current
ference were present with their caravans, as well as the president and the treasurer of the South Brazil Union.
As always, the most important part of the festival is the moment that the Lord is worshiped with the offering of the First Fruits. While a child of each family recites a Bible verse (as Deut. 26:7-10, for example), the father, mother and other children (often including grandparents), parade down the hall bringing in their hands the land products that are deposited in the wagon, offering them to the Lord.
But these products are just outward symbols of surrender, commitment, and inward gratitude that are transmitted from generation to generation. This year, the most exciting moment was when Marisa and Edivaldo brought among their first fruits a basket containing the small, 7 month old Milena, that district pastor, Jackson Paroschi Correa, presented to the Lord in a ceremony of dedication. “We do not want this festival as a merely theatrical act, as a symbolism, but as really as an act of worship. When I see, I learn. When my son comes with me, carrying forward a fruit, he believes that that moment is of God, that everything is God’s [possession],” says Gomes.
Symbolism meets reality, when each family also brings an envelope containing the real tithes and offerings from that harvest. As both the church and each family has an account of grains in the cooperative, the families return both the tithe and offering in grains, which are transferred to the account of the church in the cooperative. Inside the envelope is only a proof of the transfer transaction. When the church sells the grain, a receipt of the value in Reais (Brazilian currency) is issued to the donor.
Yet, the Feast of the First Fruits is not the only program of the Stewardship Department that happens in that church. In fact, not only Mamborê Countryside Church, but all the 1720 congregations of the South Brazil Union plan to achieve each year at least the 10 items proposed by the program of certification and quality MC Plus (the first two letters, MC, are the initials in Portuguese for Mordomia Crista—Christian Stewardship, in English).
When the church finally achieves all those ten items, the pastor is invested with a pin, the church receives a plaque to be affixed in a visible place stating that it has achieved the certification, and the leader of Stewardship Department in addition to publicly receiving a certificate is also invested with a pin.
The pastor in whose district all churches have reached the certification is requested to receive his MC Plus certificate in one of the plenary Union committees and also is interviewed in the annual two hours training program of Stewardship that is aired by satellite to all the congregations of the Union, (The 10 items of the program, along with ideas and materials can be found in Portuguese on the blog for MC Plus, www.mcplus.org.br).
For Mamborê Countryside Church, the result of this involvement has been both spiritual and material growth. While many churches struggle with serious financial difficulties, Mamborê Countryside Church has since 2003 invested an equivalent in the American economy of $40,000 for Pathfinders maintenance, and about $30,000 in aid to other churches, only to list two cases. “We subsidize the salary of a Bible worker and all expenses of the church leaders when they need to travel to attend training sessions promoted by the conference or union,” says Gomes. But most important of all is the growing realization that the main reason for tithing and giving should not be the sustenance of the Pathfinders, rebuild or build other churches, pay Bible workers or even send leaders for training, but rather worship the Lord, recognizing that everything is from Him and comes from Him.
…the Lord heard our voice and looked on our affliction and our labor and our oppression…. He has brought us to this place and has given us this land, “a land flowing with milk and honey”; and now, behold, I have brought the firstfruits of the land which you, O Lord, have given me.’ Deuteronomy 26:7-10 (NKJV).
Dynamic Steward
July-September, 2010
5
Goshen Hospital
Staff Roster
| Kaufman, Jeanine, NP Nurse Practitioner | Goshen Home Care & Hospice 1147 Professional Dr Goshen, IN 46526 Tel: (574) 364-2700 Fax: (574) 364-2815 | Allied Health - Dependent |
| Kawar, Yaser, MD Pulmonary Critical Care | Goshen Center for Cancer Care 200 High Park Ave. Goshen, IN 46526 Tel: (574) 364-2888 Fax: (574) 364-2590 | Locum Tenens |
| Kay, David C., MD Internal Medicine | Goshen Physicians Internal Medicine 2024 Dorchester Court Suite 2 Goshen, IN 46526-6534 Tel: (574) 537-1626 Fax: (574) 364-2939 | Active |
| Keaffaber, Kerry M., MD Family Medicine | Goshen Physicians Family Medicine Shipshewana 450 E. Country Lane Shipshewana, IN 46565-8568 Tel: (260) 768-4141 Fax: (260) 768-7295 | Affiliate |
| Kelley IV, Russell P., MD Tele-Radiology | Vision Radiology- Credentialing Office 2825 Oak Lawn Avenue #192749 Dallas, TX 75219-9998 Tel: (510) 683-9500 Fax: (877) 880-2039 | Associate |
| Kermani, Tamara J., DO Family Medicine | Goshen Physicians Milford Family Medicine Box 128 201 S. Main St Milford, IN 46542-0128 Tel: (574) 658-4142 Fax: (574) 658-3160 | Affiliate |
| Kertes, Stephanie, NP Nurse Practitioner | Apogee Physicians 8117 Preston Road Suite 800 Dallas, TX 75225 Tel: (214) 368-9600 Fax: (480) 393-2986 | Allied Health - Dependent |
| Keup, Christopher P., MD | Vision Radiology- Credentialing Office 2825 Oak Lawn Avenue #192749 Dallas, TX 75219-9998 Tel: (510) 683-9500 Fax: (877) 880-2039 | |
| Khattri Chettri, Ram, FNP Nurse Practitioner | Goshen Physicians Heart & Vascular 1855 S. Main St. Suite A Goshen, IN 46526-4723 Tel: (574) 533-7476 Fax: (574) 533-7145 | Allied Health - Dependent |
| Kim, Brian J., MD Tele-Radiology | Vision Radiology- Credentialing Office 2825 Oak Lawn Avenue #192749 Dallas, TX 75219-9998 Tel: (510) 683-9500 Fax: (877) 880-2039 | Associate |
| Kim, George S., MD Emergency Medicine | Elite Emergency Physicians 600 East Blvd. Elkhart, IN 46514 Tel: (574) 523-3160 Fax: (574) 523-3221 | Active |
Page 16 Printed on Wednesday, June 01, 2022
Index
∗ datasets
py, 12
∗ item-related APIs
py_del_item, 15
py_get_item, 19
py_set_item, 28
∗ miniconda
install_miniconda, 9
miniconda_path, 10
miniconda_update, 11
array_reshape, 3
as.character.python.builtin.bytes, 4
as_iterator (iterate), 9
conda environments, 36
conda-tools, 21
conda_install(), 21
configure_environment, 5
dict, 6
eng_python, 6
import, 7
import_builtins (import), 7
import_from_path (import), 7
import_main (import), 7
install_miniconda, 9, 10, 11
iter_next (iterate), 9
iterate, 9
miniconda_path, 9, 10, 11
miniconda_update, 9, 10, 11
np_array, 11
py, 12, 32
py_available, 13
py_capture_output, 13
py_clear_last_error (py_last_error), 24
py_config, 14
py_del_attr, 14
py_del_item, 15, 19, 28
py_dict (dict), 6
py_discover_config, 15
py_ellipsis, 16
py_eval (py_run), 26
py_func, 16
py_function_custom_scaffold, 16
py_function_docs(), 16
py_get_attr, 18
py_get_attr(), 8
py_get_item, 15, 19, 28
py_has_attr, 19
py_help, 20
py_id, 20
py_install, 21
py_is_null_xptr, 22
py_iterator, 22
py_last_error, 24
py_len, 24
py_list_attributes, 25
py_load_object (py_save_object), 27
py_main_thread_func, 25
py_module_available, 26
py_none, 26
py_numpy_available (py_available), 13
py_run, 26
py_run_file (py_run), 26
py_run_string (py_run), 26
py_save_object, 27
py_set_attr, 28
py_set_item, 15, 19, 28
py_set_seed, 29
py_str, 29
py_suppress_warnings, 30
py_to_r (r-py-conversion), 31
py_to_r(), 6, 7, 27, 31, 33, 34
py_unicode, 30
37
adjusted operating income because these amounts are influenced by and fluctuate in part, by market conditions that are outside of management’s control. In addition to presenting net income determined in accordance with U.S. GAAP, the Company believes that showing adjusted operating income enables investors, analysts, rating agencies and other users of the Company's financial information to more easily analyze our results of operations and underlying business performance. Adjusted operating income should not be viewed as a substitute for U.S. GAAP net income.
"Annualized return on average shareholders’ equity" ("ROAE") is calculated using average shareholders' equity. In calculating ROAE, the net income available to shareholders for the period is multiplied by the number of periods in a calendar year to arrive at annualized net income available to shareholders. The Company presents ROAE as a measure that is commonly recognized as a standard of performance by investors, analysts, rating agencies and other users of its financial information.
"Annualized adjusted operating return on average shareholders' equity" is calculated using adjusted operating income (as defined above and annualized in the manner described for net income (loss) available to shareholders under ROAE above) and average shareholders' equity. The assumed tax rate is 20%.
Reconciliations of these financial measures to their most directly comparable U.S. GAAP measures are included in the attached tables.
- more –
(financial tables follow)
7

^^^^

**The task**: Take the records above and return, word for word, only the lines that fall from the line with "py_func, 16" to the line with "py_set_attr, 28", both of them included.

**Exercise result**:
py_func, 16
py_function_custom_scaffold, 16
py_function_docs(), 16
py_get_attr, 18
py_get_attr(), 8
py_get_item, 15, 19, 28
py_has_attr, 19
py_help, 20
py_id, 20
py_install, 21
py_is_null_xptr, 22
py_iterator, 22
py_last_error, 24
py_len, 24
py_list_attributes, 25
py_load_object (py_save_object), 27
py_main_thread_func, 25
py_module_available, 26
py_none, 26
py_numpy_available (py_available), 13
py_run, 26
py_run_file (py_run), 26
py_run_string (py_run), 26
py_save_object, 27
py_set_attr, 28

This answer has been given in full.